This makes it similar to Lichtenstein's more famous painting Drowning Girl which also draws inspiration from woman's romance comics and is a near-exact replica of another comic panel. Though Nurse is Lichtenstein's most valued painting to date, selling for 95 million dollars, In the Car has fetched its own decent price and was sold for 16.2 million dollars in 2005.
The painting itself depicts a man and a woman in a red car, with speed lines indicating their motion in the typical comic book fashion. The man has bluish hair and is wearing a suit and tie, looking somewhat sternly at the woman beside him. The woman is blond with pearl earrings and a leopard-print coat. She has an irritated look on her face and stares straight ahead as the car speeds forward. Little else is visible in the painting because even parts of the original panel that inspired it are cropped out. Besides the two people, only part of the windshield, part of the steering wheel, and part of the outside of the car are visible. The background is rather indistinct.
This image is typical of Lichtenstein's work, and demonstrates his fascination with women in the midst of love affairs with men who were treating them unfairly. The original comic book panel where this work took its inspiration depicts a woman angry at herself for eschewing her prior commitments in order to ride in a car with an apparently irresistible man. Many of his other paintings deal with the similar melodramatic subject of a woman fawning over a man, or else suffering tragedy from her romance. The woman's look is also quite faithful to Lichtenstein's style, as he tended to prefer very uniform comic book women with a very stereotypical style about them.

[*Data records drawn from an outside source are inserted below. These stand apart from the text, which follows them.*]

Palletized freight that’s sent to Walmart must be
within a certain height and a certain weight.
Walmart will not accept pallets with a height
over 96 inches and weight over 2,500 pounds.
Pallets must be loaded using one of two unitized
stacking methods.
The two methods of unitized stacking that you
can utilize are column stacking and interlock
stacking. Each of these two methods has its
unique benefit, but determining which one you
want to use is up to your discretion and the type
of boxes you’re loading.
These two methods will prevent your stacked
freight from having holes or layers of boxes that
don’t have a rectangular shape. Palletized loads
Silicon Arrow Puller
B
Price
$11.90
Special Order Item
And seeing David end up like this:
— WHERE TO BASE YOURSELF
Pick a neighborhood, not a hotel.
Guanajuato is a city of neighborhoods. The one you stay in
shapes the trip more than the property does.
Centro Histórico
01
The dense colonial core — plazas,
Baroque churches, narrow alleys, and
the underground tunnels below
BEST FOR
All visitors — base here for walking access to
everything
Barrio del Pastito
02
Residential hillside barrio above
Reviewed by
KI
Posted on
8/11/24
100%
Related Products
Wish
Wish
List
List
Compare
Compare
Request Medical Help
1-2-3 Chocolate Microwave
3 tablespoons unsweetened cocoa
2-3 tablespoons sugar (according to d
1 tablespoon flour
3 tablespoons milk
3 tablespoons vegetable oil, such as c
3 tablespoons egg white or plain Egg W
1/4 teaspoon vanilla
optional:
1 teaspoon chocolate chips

There are a few differences between the original panel and Lichtenstein's paining, though not that many. For one, the speed lines, though present in the original panel, take on a harder look in the painting. The colors are also brighter, more basic, and less realistic. For example, the man's hair is no longer brown, but a distinct bluish color, and though the woman's hair is a more natural-looking blond in the original comic, her hair is a much brighter, unrealistic yellow in Lichtenstein's version. Similarly, the woman's coat is a much brighter yellow than the flat orange of the original. The expressions on the subjects' faces are also subtly altered to depict more of a sense of irritation, as if they are sitting side by side in the car after a disagreement and have resigned themselves to a state of silence. The tension is very visible, and gives the viewer a sense of a tumultuous relationship that may be on the verge of going sour.